What to do:
1 - In the Anthony Pettis article, condense the paragraph beginning "Also in 2012, the UFC informed Pettis" into one shorter sentence that keeps its main facts.
2 - According to the Anthony Pettis article, when and where is Pettis scheduled to fight Donald Cerrone?
3 - Pick up the Anthony Pettis article after its final sentence and write the next part.

Pettis on Melendez news: It's not a shocker
January, 16, 2013
By Brett Okamoto
Jeff Sherwood/Sherdog.comAnthony Pettis will have to get past Donald Cerrone before he gets even a sniff of a title shot.
Well, don’t worry. Don’t worry. Anthony Pettis is not going to do what you all think he’s going to do -- which is just flip out.
No, when Pettis heard that the next UFC lightweight title shot is officially going to Gilbert Melendez, it didn’t faze him. After all, it’s not the first time he’s been overlooked.
“It is what it is,” Pettis told ESPN.com. “It’s not a shocker or some crazy new news to me. I’ve been here before.”
Several times, actually. Following a draw between Frankie Edgar and Gray Maynard at UFC 125 in January 2011, it was announced at the press conference that Pettis would still face Edgar in the next title bout as originally planned. But things changed.
Following Pettis' spectacular knockout over Joe Lauzon at UFC 144 in February, UFC president Dana White said he thought Pettis would be next in line. Didn’t happen.
Also in 2012, the UFC informed Pettis he was a front-runner to coach "The Ultimate Fighter" reality series opposite Donald Cerrone, so much so that Pettis assembled his coaching staff for the show. The contract, though, must have gotten lost in the mail.
Heading into 2013, there are no expectations from Pettis or his camp. There’s only what’s real and in front of him, which right now means a highly anticipated bout with Cerrone at a UFC on Fox event in Chicago on Jan. 26.
“One of our mottos is don’t be bitter, be better,” said Duke Roufus, Pettis’ head trainer. “You can’t control what happened yesterday. Just focus on what’s going to happen tomorrow.”
Ed Mulholland for ESPN.comAnthony Pettis has been pegged to fight for a UFC title before -- only for plans to change.
For the record, Pettis believes Melendez is a terrific lightweight. He believes the competition he’s faced in the last two years trumps anything Melendez saw as the Strikeforce champion, but whatever. Doesn’t matter. He's not complaining.
Pettis (15-2) knows he can’t be thinking about Melendez, current champion Ben Henderson or anyone else when he enters the cage later this month for the first time since the Lauzon win. He can’t afford it against a guy like Cerrone.

Supplied material:
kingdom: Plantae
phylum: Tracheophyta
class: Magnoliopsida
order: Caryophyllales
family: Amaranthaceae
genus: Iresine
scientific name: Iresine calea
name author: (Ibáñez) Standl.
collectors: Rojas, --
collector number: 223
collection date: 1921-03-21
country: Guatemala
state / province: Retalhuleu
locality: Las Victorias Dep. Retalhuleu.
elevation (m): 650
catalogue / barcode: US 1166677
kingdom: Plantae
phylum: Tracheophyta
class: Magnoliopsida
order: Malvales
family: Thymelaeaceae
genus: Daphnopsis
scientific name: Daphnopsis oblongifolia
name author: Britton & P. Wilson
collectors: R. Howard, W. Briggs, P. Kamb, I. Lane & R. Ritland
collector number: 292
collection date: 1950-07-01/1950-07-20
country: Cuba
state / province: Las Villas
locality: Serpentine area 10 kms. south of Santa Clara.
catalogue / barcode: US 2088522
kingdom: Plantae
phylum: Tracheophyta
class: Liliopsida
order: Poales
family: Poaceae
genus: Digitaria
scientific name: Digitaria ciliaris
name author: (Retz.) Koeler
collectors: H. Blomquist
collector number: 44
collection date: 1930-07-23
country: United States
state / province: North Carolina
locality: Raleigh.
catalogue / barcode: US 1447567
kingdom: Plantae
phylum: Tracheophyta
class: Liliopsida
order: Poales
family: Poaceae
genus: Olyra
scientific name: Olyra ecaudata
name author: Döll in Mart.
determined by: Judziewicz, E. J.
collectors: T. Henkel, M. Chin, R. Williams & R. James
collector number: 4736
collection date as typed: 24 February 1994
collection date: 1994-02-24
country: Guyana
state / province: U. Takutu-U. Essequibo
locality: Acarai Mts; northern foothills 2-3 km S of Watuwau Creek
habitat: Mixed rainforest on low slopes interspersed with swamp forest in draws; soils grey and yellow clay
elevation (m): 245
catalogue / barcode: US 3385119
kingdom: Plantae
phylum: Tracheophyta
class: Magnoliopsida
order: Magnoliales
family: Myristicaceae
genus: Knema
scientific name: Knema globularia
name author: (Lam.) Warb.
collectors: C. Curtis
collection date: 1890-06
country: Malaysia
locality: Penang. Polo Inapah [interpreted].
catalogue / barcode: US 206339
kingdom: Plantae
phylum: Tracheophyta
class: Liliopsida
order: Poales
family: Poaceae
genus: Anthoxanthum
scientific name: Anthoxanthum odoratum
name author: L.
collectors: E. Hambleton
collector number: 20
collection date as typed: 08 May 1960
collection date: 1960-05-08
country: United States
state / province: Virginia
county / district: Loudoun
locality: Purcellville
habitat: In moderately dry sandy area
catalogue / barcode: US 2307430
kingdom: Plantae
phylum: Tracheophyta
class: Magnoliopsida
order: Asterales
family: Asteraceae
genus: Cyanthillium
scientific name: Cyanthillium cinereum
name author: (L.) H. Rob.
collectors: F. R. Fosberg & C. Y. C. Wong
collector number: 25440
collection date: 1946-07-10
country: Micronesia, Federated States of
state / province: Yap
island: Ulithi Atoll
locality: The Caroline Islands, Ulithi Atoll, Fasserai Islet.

Answers to this exercise:
1 - In 2012 the UFC told Pettis he was a front-runner to coach "The Ultimate Fighter" opposite Donald Cerrone, and Pettis assembled a coaching staff, but no contract ever came.

2 - At a UFC on Fox event in Chicago on Jan. 26.

3 -
“I’ve never had a fight where I had to switch things up on the fly,” Pettis said. “I think you’re going to see the best Anthony Pettis in this because I’ve got an opponent who can push me and who, I believe, can stay in front of me the whole time.”
The possibility of trash talk loomed in this fight, as Cerrone (19-4) spent much of 2012 telling anyone who would listen Pettis was ducking him.
As the fight gets closer, though, the interviews have shown the genuine respect these two have for one another. You get the sense each knows this is a fight in which anything could happen. A title fight, minus the title.
“Donald Cerrone is one hell of a fighter,” Roufus said. “They are similar in styles but different in demeanor. As a fan of fighting, this should be the fight fans want to tune in and watch.
“No one can make a mistake. The guy who makes a mistake is the guy who loses this fight. This is going to be a very brutal chess match.”
There is not yet any guarantee the winner will go on to challenge for the 155-pound belt. Even if there was such a promise, Pettis likely wouldn’t believe it.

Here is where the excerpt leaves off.